**Work order**.
Copy exactly the lines from the one containing "left_click(864, 44)" through the last line of the records below, including both, and leave out any pictures.

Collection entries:
• • •
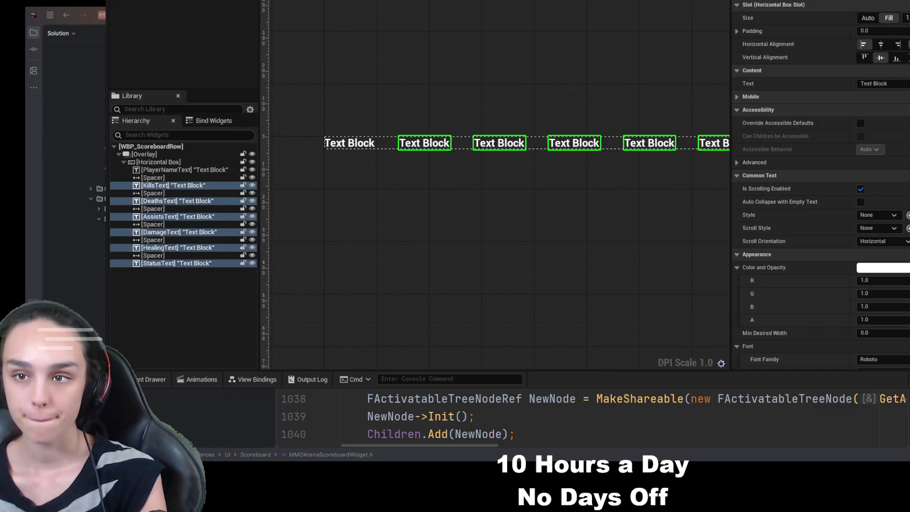
left_click(337, 148)
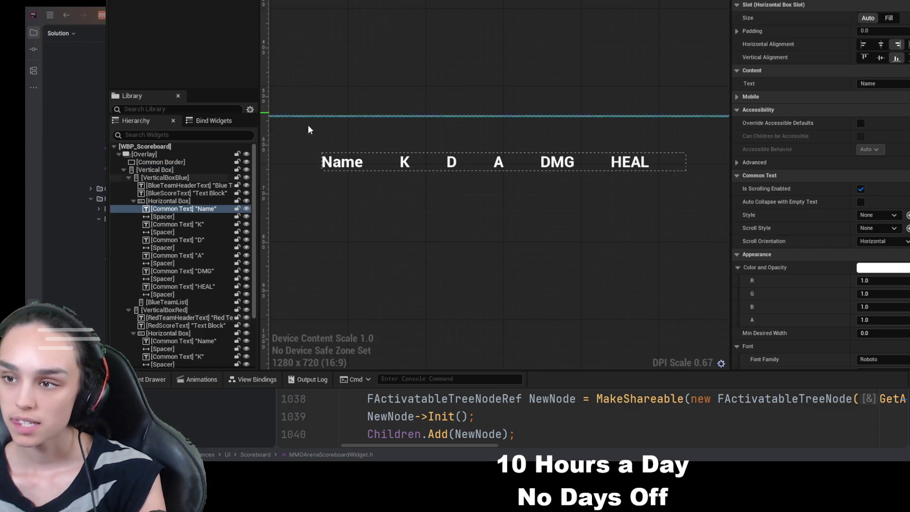
left_click(191, 210)
left_click(864, 44)
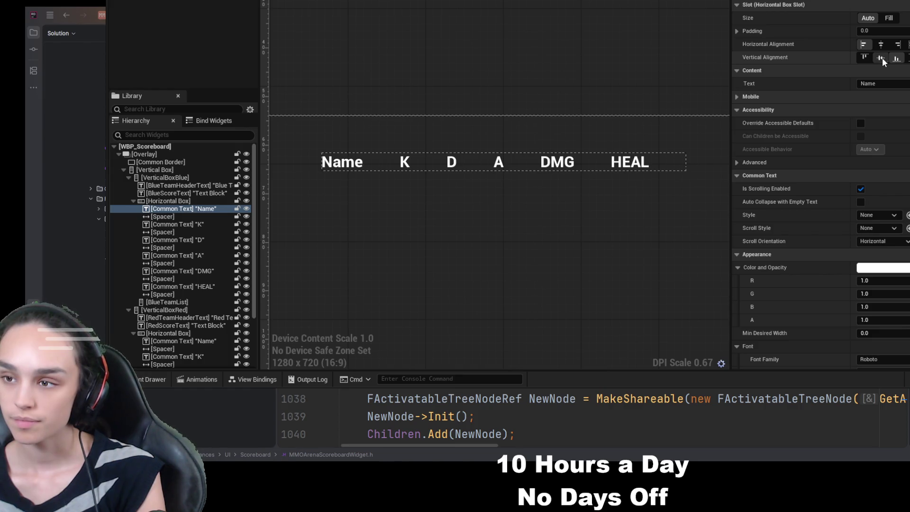
Vertically centre the K, D and A headers and start a play test
left_click(176, 224)
left_click(881, 57)
left_click(186, 241)
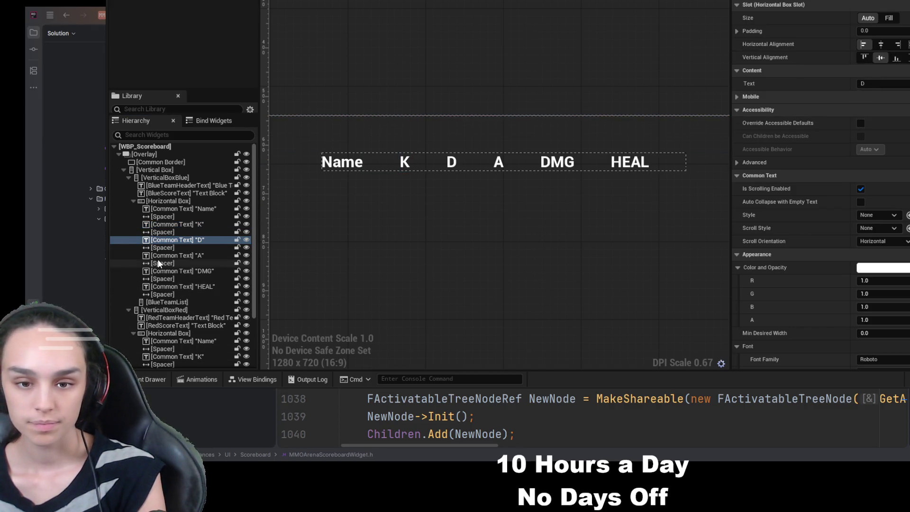
left_click(175, 256)
left_click(881, 57)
• • •
**Solution for this task**.
left_click(864, 44)
Vertically centre the K, D and A headers and start a play test
left_click(176, 224)
left_click(881, 57)
left_click(186, 241)
left_click(175, 256)
left_click(881, 57)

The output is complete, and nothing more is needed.